* To-do item
All that should be output is the block of lines below from the line with "Document page, 1241x1754 pixels." to the line with "text [187, 162, 1053, 579]", both included, exactly as written.

* Exercise materials
··········

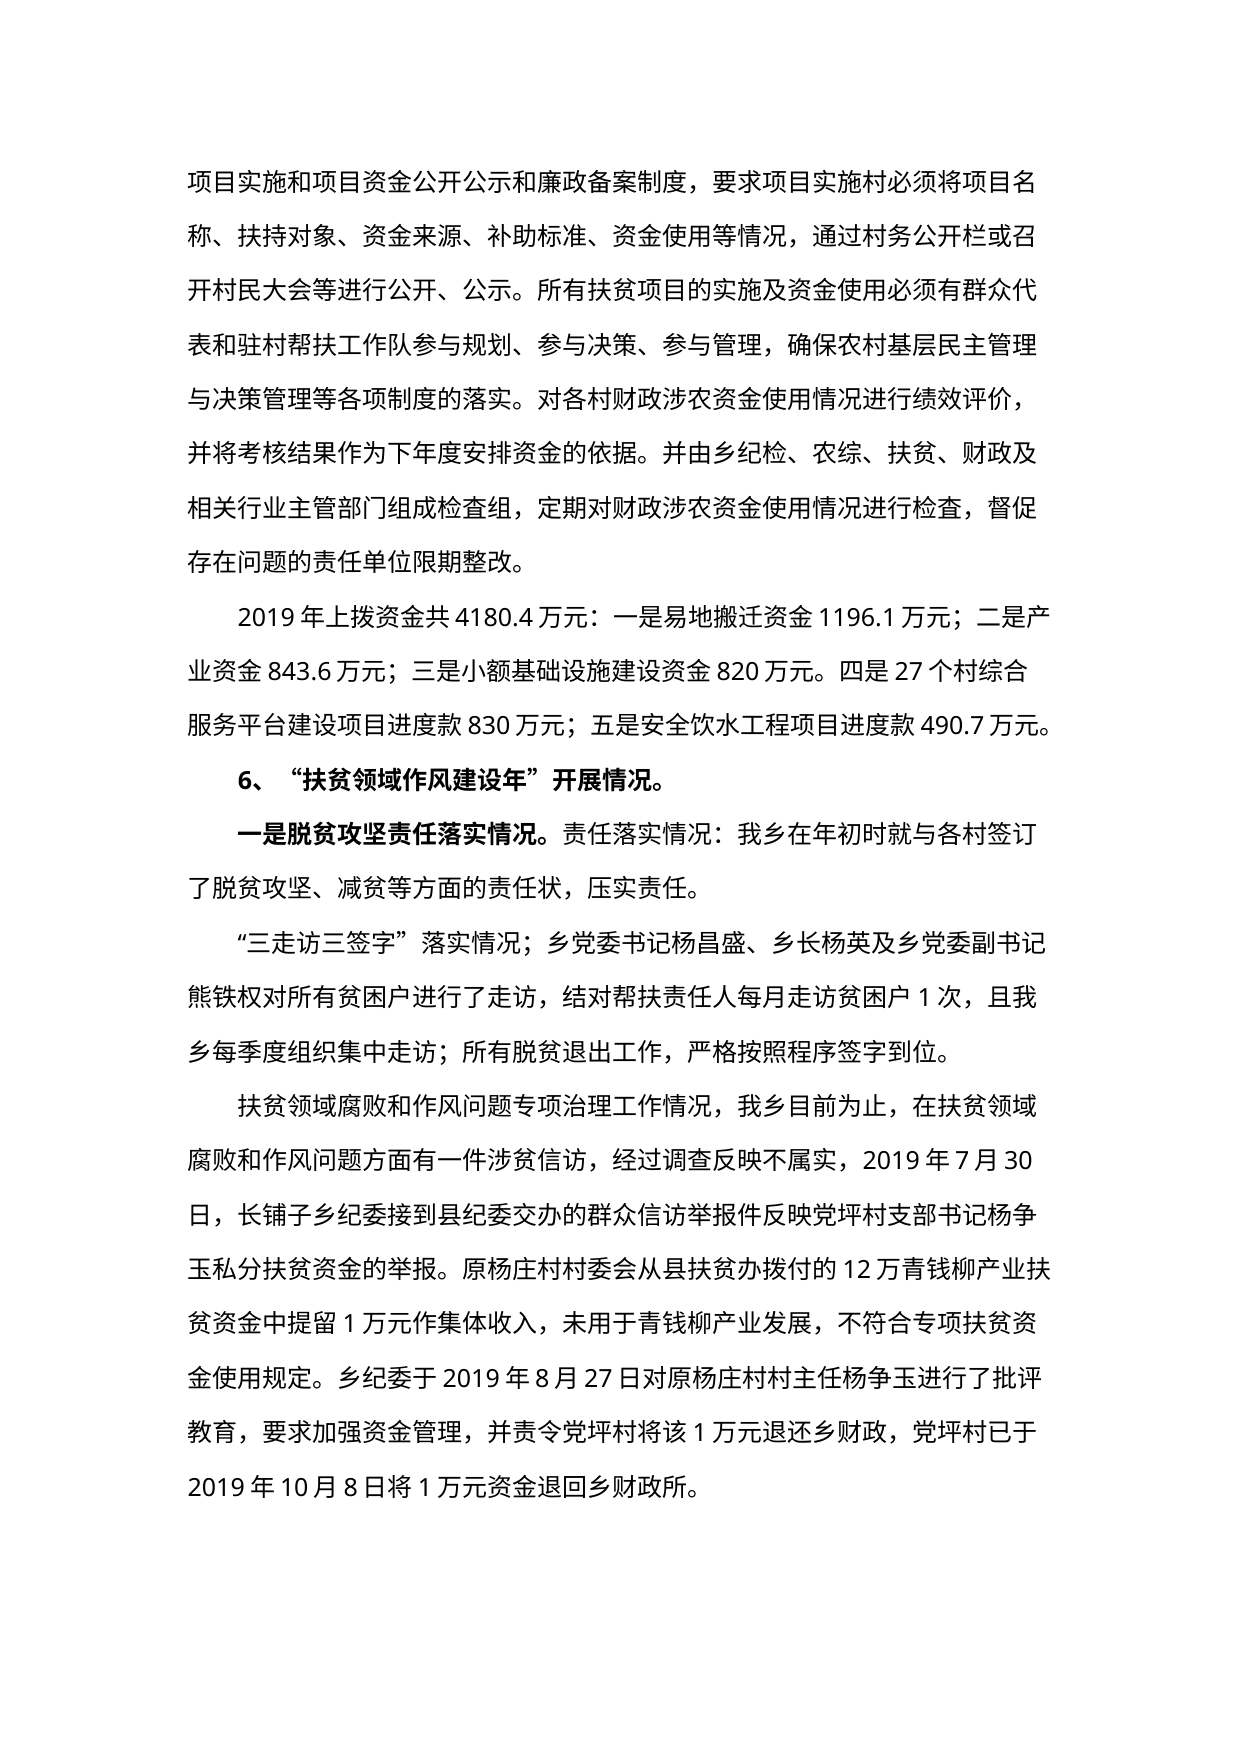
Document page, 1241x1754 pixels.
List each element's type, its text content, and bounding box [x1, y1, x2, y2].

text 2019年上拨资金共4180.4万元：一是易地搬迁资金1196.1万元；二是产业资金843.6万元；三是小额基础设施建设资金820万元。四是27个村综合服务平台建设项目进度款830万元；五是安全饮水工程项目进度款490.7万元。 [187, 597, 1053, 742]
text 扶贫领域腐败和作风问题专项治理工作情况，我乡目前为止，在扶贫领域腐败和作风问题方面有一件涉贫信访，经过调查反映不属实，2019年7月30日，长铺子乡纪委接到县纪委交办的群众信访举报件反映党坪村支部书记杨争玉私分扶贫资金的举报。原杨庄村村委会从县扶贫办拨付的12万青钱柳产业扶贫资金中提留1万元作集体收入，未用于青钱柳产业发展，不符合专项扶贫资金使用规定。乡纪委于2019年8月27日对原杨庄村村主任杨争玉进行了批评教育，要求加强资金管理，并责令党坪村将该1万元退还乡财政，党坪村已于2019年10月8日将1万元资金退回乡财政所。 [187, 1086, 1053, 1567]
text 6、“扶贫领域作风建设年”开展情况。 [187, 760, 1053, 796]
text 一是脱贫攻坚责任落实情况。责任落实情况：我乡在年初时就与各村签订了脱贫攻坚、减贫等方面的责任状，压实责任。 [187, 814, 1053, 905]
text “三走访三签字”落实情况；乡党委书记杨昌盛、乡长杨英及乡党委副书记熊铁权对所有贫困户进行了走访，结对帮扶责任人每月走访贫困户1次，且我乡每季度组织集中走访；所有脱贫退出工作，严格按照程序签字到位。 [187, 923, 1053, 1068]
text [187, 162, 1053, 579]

··········

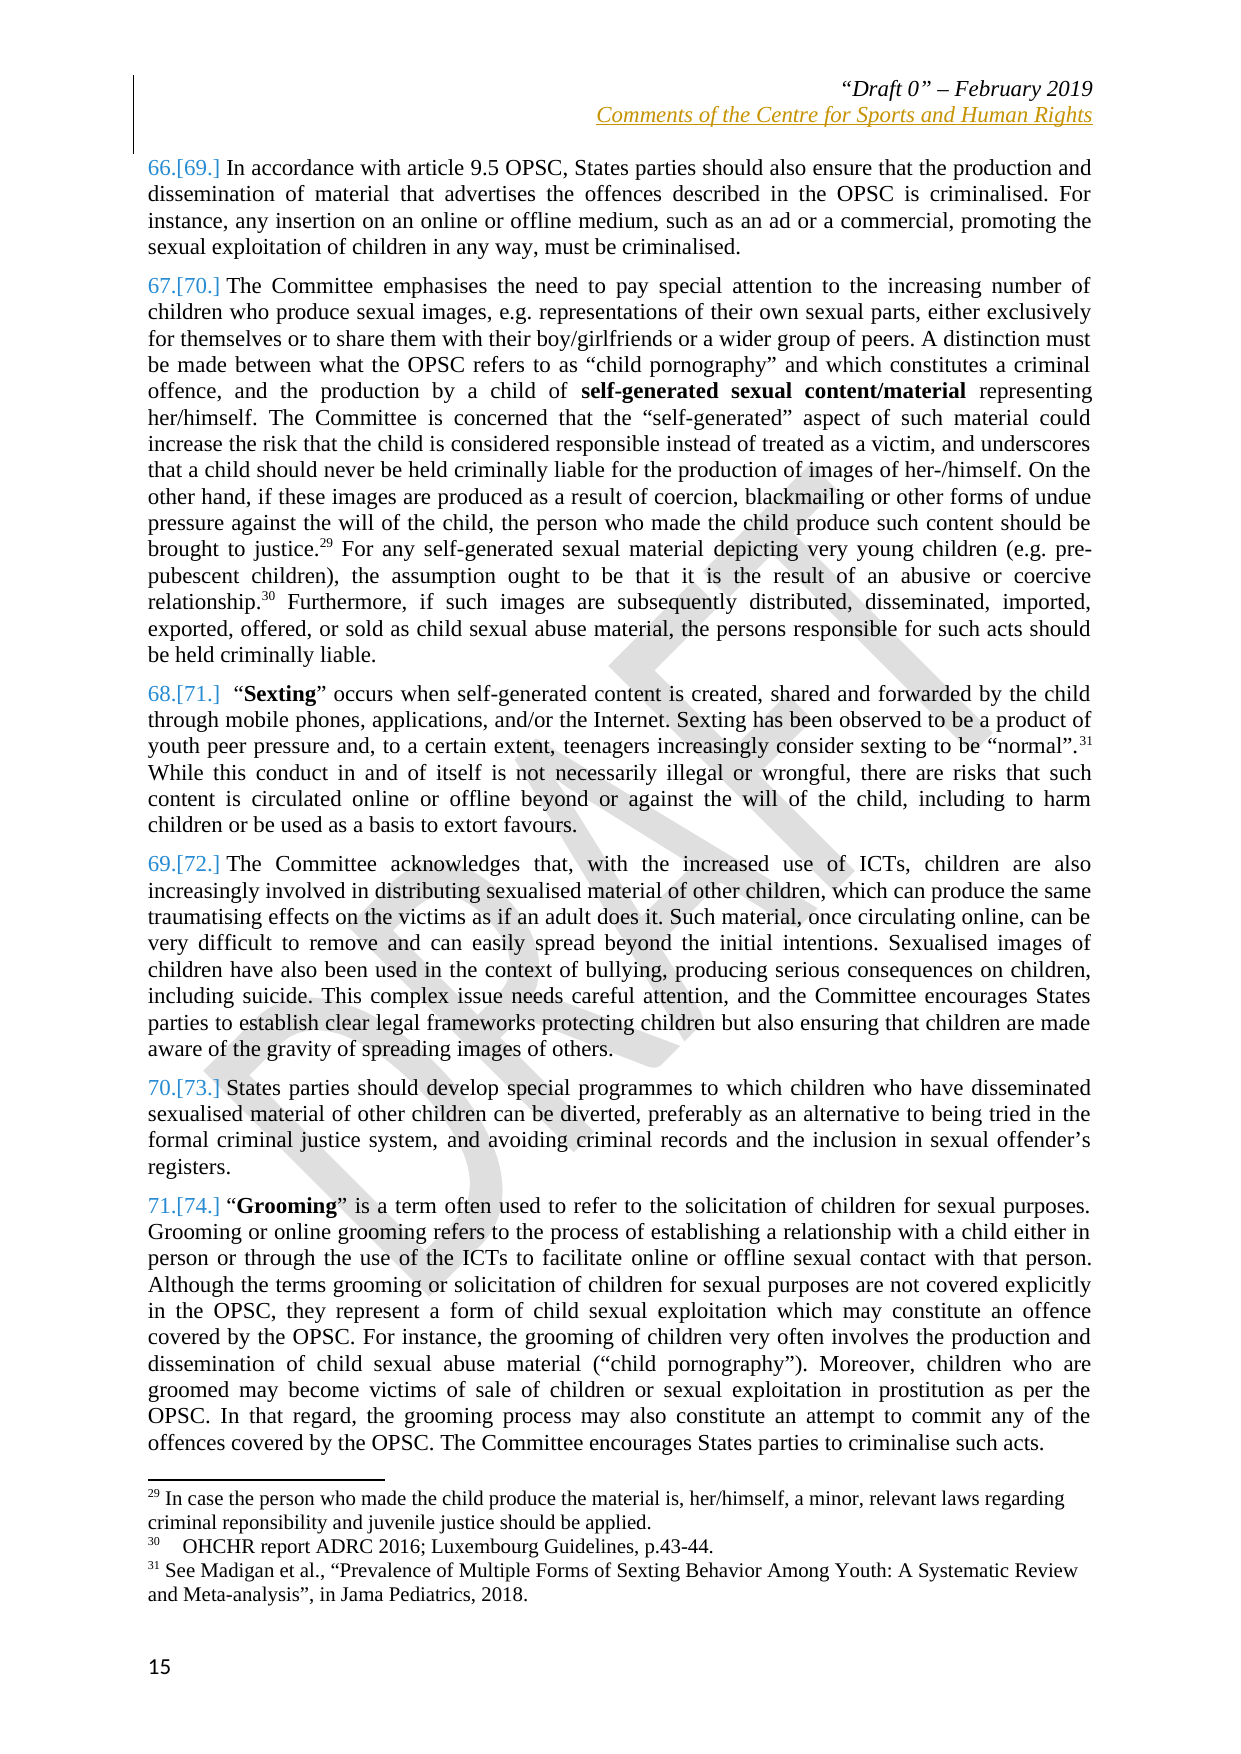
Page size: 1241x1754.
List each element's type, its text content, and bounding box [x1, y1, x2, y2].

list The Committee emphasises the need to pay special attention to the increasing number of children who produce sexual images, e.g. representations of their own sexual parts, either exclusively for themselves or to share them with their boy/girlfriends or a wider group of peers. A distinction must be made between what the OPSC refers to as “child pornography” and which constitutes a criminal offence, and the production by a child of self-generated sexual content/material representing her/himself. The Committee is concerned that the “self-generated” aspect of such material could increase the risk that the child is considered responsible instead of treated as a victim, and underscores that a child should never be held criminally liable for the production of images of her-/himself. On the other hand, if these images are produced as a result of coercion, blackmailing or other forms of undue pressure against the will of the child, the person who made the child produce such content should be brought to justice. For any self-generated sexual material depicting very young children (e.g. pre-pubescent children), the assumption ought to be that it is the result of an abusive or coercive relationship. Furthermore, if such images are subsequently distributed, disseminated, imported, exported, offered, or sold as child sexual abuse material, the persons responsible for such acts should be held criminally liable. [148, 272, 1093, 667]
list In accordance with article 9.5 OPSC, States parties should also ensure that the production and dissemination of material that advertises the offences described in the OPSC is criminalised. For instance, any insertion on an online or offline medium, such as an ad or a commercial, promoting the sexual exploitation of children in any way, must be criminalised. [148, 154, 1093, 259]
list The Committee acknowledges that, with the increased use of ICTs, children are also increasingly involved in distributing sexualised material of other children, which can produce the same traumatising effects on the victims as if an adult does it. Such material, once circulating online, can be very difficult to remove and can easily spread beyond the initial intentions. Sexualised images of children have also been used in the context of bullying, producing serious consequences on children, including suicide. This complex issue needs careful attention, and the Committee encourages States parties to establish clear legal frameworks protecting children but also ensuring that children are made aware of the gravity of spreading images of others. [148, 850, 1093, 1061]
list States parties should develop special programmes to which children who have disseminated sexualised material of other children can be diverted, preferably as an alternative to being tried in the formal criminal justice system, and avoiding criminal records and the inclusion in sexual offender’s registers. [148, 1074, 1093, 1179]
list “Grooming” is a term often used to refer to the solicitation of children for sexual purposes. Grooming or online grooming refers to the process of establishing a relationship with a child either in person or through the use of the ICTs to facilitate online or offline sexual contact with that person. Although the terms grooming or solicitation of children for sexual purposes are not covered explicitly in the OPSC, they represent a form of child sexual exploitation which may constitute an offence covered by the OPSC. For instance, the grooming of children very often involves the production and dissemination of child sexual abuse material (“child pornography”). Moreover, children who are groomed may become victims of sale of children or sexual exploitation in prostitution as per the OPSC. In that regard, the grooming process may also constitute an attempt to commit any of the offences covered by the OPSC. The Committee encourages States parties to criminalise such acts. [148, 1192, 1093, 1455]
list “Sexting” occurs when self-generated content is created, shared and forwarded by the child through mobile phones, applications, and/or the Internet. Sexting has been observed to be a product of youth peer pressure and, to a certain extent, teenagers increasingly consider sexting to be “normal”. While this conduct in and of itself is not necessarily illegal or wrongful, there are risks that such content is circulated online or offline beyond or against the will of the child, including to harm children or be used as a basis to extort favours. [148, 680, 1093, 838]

··········

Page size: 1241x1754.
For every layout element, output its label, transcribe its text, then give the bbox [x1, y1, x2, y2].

··········

* Task solution
Document page, 1241x1754 pixels.
List each element's type, its text content, and bounding box [x1, y1, x2, y2].

text 2019年上拨资金共4180.4万元：一是易地搬迁资金1196.1万元；二是产业资金843.6万元；三是小额基础设施建设资金820万元。四是27个村综合服务平台建设项目进度款830万元；五是安全饮水工程项目进度款490.7万元。 [187, 597, 1053, 742]
text 扶贫领域腐败和作风问题专项治理工作情况，我乡目前为止，在扶贫领域腐败和作风问题方面有一件涉贫信访，经过调查反映不属实，2019年7月30日，长铺子乡纪委接到县纪委交办的群众信访举报件反映党坪村支部书记杨争玉私分扶贫资金的举报。原杨庄村村委会从县扶贫办拨付的12万青钱柳产业扶贫资金中提留1万元作集体收入，未用于青钱柳产业发展，不符合专项扶贫资金使用规定。乡纪委于2019年8月27日对原杨庄村村主任杨争玉进行了批评教育，要求加强资金管理，并责令党坪村将该1万元退还乡财政，党坪村已于2019年10月8日将1万元资金退回乡财政所。 [187, 1086, 1053, 1567]
text 6、“扶贫领域作风建设年”开展情况。 [187, 760, 1053, 796]
text 一是脱贫攻坚责任落实情况。责任落实情况：我乡在年初时就与各村签订了脱贫攻坚、减贫等方面的责任状，压实责任。 [187, 814, 1053, 905]
text “三走访三签字”落实情况；乡党委书记杨昌盛、乡长杨英及乡党委副书记熊铁权对所有贫困户进行了走访，结对帮扶责任人每月走访贫困户1次，且我乡每季度组织集中走访；所有脱贫退出工作，严格按照程序签字到位。 [187, 923, 1053, 1068]
text [187, 162, 1053, 579]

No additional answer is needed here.